:: Data records

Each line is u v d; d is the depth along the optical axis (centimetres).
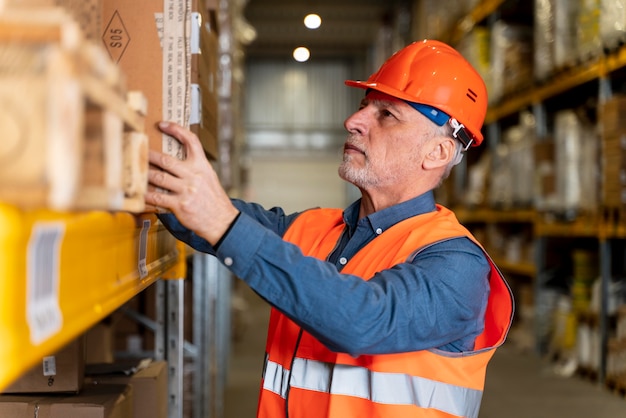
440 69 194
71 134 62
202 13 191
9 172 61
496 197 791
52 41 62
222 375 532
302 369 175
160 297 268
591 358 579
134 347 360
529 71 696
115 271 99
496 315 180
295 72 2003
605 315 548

::::
:: Data records

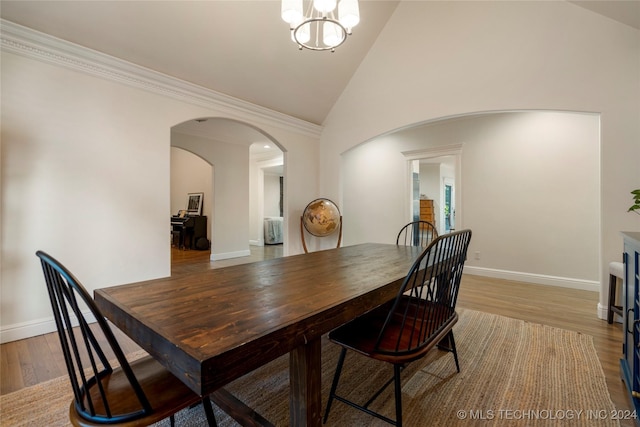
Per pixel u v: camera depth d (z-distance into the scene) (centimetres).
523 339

::::

_Directions_
Using the data above, return the lines from the one holding "Each line is" through the one holding "605 315 548" exactly, but not the pictures.

_Answer_
Each line is u v d; d is the depth along the optical axis (centimetres).
440 69 194
71 134 62
202 13 191
9 172 61
496 197 791
52 41 62
222 375 532
302 369 175
160 297 268
591 358 579
134 347 360
529 71 696
115 271 99
496 315 180
295 72 2003
605 315 548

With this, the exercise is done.